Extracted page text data
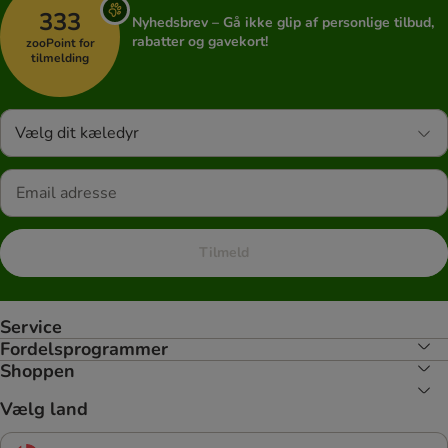
333
Nyhedsbrev – Gå ikke glip af personlige tilbud,
rabatter og gavekort!
zooPoint for
tilmelding
Vælg dit kæledyr
Tilmeld
Service
Fordelsprogrammer
Shoppen
Vælg land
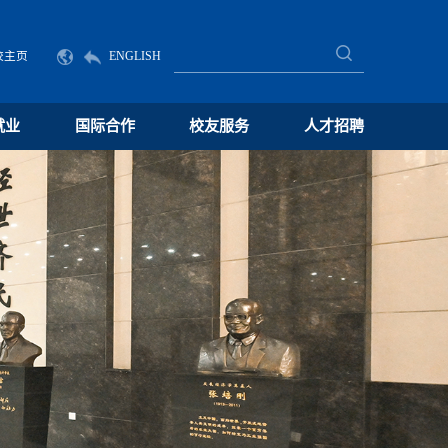
校主页
ENGLISH
就业
国际合作
校友服务
人才招聘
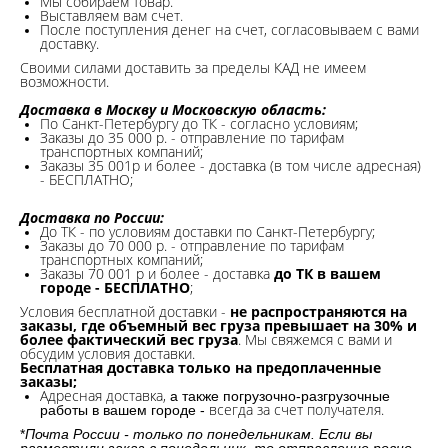
Мы собираем товар.
Выставляем вам счет.
После поступления денег на счет, согласовываем с вами
доставку.
Своими силами доставить за пределы КАД не имеем
возможности.​
Доставка в Москву и Московскую область:
По Санкт-Петербургу до ТК - согласно условиям;
Заказы до 35 000 р. - отправление по тарифам
транспортных компаний;
Заказы 35 001р и более - доставка (в том числе адресная)
- БЕСПЛАТНО;
Доставка по России:
До ТК - по условиям доставки по Санкт-Петербургу;
Заказы до 70 000 р. -
отправление по тарифам
транспортных компаний;
Заказы 70 001 р и более - доставка
до ТК в вашем
городе - БЕСПЛАТНО
;
Условия бесплатной доставки -
не распространяются на
заказы, где объемный вес груза превышает на 30% и
более фактический вес груза
. Мы свяжемся с вами и
обсудим условия доставки.
Бесплатная доставка только на предоплаченные
заказы;
Адресная доставка,
а также погрузочно-разгрузочные
всегда за счет получателя.
работы в вашем городе -
*
Почта России - только по понедельникам. Если вы
разместили заказ в понедельник, то отправление ровно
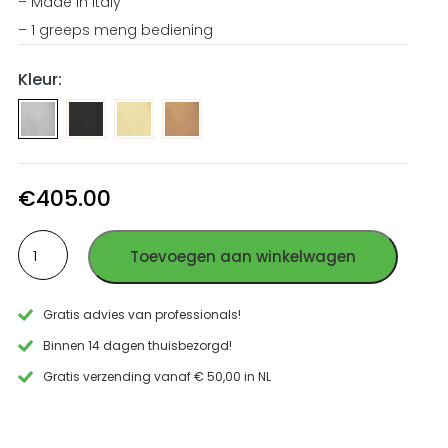
– Made in Italy
– 1 greeps meng bediening
Kleur:
Opbouw
Opbouw
Opbouw
waskomkraan
waskomkraan
waskomkraan
PVD
PVD
PVD
Gun
Goud
Koper
€
405.00
Metal
RVS
RVS
Opbouw
RVS
Toevoegen aan winkelwagen
waskomkraan
geborsteld
RVS
Gratis advies van professionals!
aantal
Binnen 14 dagen thuisbezorgd!
Gratis verzending vanaf € 50,00 in NL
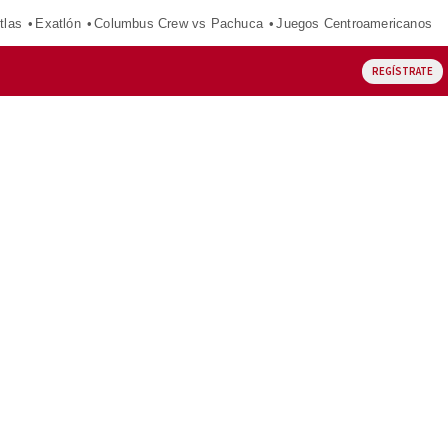
tlas
Exatlón
Columbus Crew vs Pachuca
Juegos Centroamericanos
REGÍSTRATE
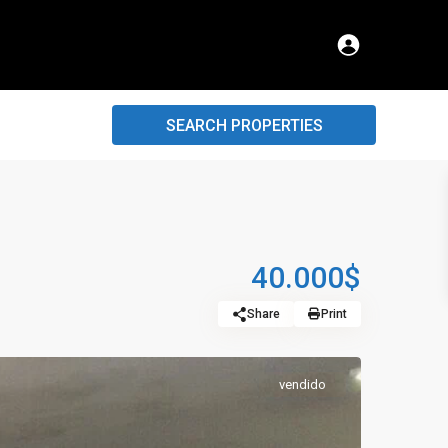
SEARCH PROPERTIES
40.000$
Share
Print
vendido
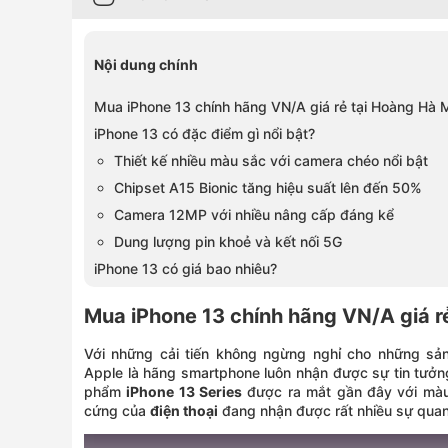
Nội dung chính
Mua iPhone 13 chính hãng VN/A giá rẻ tại Hoàng Hà 
iPhone 13 có đặc điểm gì nổi bật?
Thiết kế nhiều màu sắc với camera chéo nổi bật
Chipset A15 Bionic tăng hiệu suất lên đến 50%
Camera 12MP với nhiều nâng cấp đáng kể
Dung lượng pin khoẻ và kết nối 5G
iPhone 13 có giá bao nhiêu?
Mua iPhone 13 chính hãng VN/A giá r
Với những cải tiến không ngừng nghỉ cho những sản
Apple là hãng smartphone luôn nhận được sự tin tưởn
phẩm
iPhone 13 Series
được ra mắt gần đây với màu
cứng của
điện thoại
đang nhận được rất nhiều sự qua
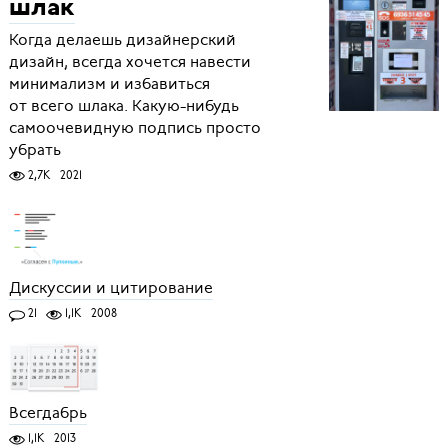
шлак
Когда делаешь дизайнерский
дизайн, всегда хочется навести
минимализм и избавиться
от всего шлака. Какую-нибудь
самоочевидную подпись просто
убрать
2,7K
2021
Дискуссии и цитирование
21
1,1K
2008
Всегдабрь
1,1K
2013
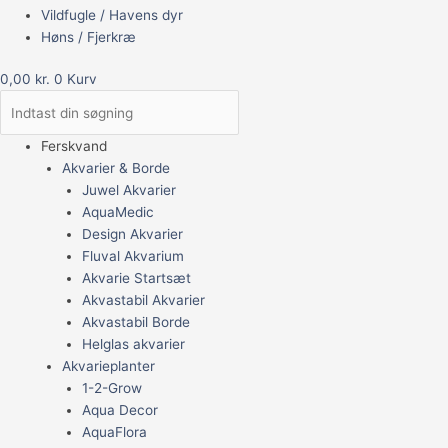
Vildfugle / Havens dyr
Høns / Fjerkræ
0,00
kr.
0
Kurv
Ferskvand
Akvarier & Borde
Juwel Akvarier
AquaMedic
Design Akvarier
Fluval Akvarium
Akvarie Startsæt
Akvastabil Akvarier
Akvastabil Borde
Helglas akvarier
Akvarieplanter
1-2-Grow
Aqua Decor
AquaFlora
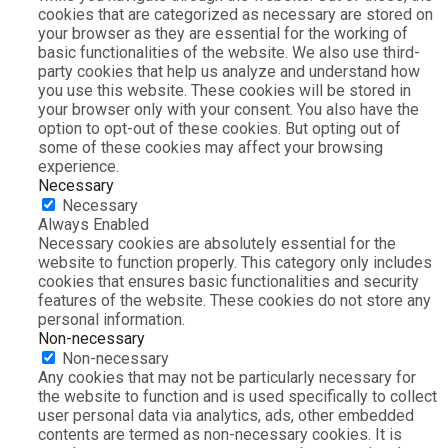
cookies that are categorized as necessary are stored on
your browser as they are essential for the working of
basic functionalities of the website. We also use third-
party cookies that help us analyze and understand how
you use this website. These cookies will be stored in
your browser only with your consent. You also have the
option to opt-out of these cookies. But opting out of
some of these cookies may affect your browsing
experience.
Necessary
Necessary
Always Enabled
Necessary cookies are absolutely essential for the
website to function properly. This category only includes
cookies that ensures basic functionalities and security
features of the website. These cookies do not store any
personal information.
Non-necessary
Non-necessary
Any cookies that may not be particularly necessary for
the website to function and is used specifically to collect
user personal data via analytics, ads, other embedded
contents are termed as non-necessary cookies. It is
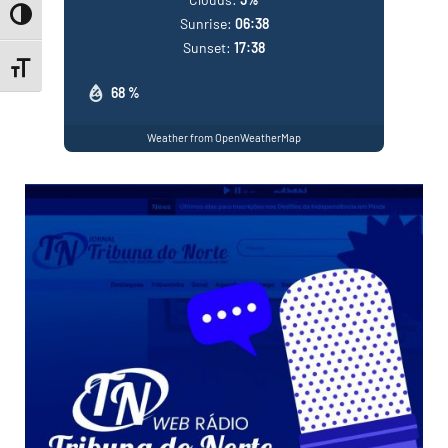
Toggle High Contrast
Sunrise:
06:38
Sunset:
17:38
Toggle Font size
68 %
Weather from OpenWeatherMap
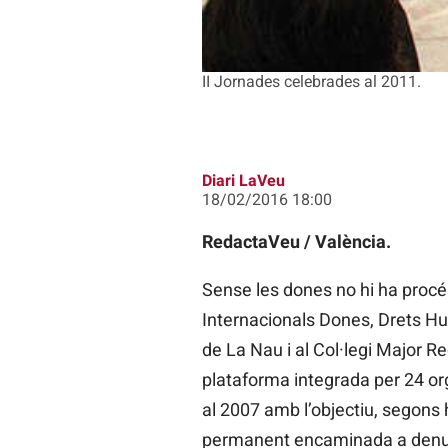
II Jornades celebrades al 2011.
Diari LaVeu
18/02/2016 18:00
RedactaVeu / València.
Sense les dones no hi ha procé
Internacionals Dones, Drets H
de La Nau i al Col·legi Major 
plataforma integrada per 24 org
al 2007 amb l’objectiu, segons h
permanent encaminada a denunc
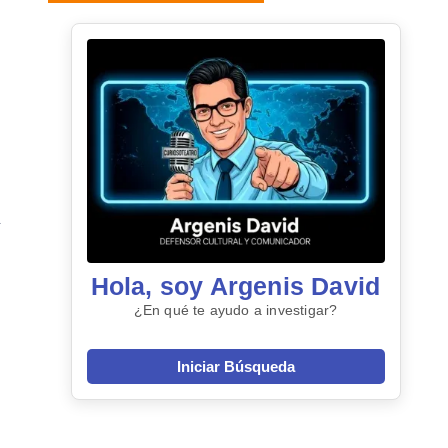
Hola, soy Argenis David
¿En qué te ayudo a investigar?
Iniciar Búsqueda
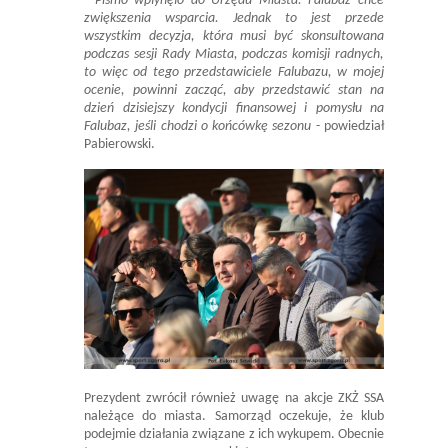
- Pismo wpłynęło do Urzędu Miasta. Falubaz chce
zwiększenia wsparcia. Jednak to jest przede
wszystkim decyzja, która musi być skonsultowana
podczas sesji Rady Miasta, podczas komisji radnych,
to więc od tego przedstawiciele Falubazu, w mojej
ocenie, powinni zacząć, aby przedstawić stan na
dzień dzisiejszy kondycji finansowej i pomysłu na
Falubaz, jeśli chodzi o końcówkę sezonu
- powiedział
Pabierowski.
Prezydent zwrócił również uwagę na akcje ZKŻ SSA
należące do miasta. Samorząd oczekuje, że klub
podejmie działania związane z ich wykupem. Obecnie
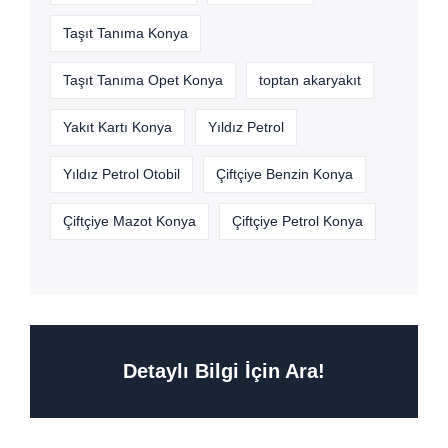
Taşıt Tanıma Konya
Taşıt Tanıma Opet Konya
toptan akaryakıt
Yakıt Kartı Konya
Yıldız Petrol
Yıldız Petrol Otobil
Çiftçiye Benzin Konya
Çiftçiye Mazot Konya
Çiftçiye Petrol Konya
Detaylı Bilgi İçin Ara!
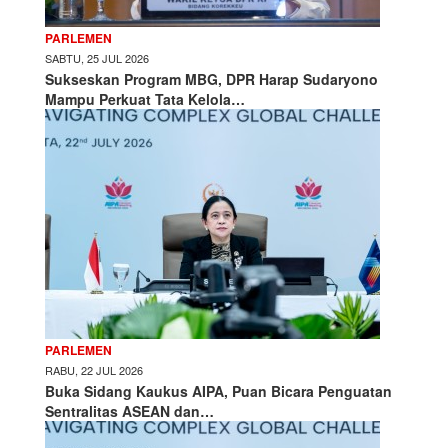
PARLEMEN
SABTU, 25 JUL 2026
Sukseskan Program MBG, DPR Harap Sudaryono
Mampu Perkuat Tata Kelola…
PARLEMEN
RABU, 22 JUL 2026
Buka Sidang Kaukus AIPA, Puan Bicara Penguatan
Sentralitas ASEAN dan…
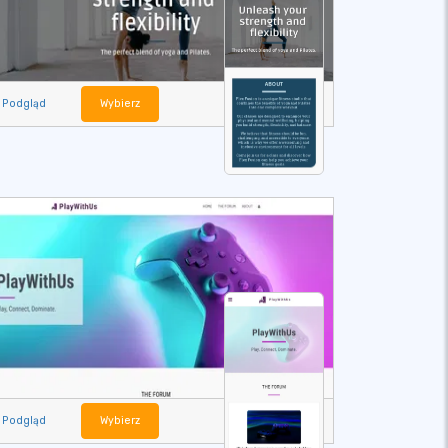
Podgląd
Wybierz
Podgląd
Wybierz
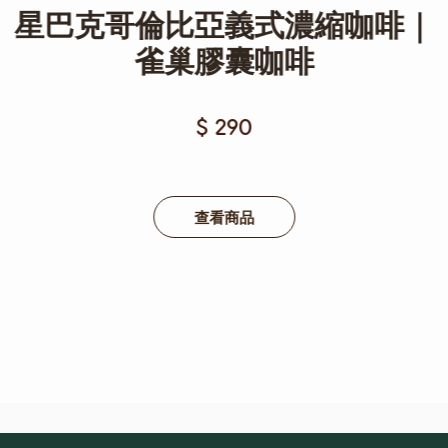
星巴克哥倫比亞義式濃縮咖啡｜
雀巢膠囊咖啡
$ 290
查看商品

Task brief ▸ From the line containing "Diari LaVeu" down to the last line of the entries above, retype each line exactly as it stands, but skip the pictures.

Result of this task ▸
Diari LaVeu
18/02/2016 18:00
RedactaVeu / València.
Sense les dones no hi ha procé
Internacionals Dones, Drets H
de La Nau i al Col·legi Major 
plataforma integrada per 24 org
al 2007 amb l’objectiu, segons h
permanent encaminada a denunc
Hola, soy Argenis David
¿En qué te ayudo a investigar?
Iniciar Búsqueda
- Pismo wpłynęło do Urzędu Miasta. Falubaz chce
zwiększenia wsparcia. Jednak to jest przede
wszystkim decyzja, która musi być skonsultowana
podczas sesji Rady Miasta, podczas komisji radnych,
to więc od tego przedstawiciele Falubazu, w mojej
ocenie, powinni zacząć, aby przedstawić stan na
dzień dzisiejszy kondycji finansowej i pomysłu na
Falubaz, jeśli chodzi o końcówkę sezonu
- powiedział
Pabierowski.
Prezydent zwrócił również uwagę na akcje ZKŻ SSA
należące do miasta. Samorząd oczekuje, że klub
podejmie działania związane z ich wykupem. Obecnie
Taşıt Tanıma Konya
Taşıt Tanıma Opet Konya
toptan akaryakıt
Yakıt Kartı Konya
Yıldız Petrol
Yıldız Petrol Otobil
Çiftçiye Benzin Konya
Çiftçiye Mazot Konya
Çiftçiye Petrol Konya
Detaylı Bilgi İçin Ara!
PARLEMEN
SABTU, 25 JUL 2026
Sukseskan Program MBG, DPR Harap Sudaryono
Mampu Perkuat Tata Kelola…
PARLEMEN
RABU, 22 JUL 2026
Buka Sidang Kaukus AIPA, Puan Bicara Penguatan
Sentralitas ASEAN dan…
Podgląd
Wybierz
Podgląd
Wybierz
星巴克哥倫比亞義式濃縮咖啡｜
雀巢膠囊咖啡
$ 290
查看商品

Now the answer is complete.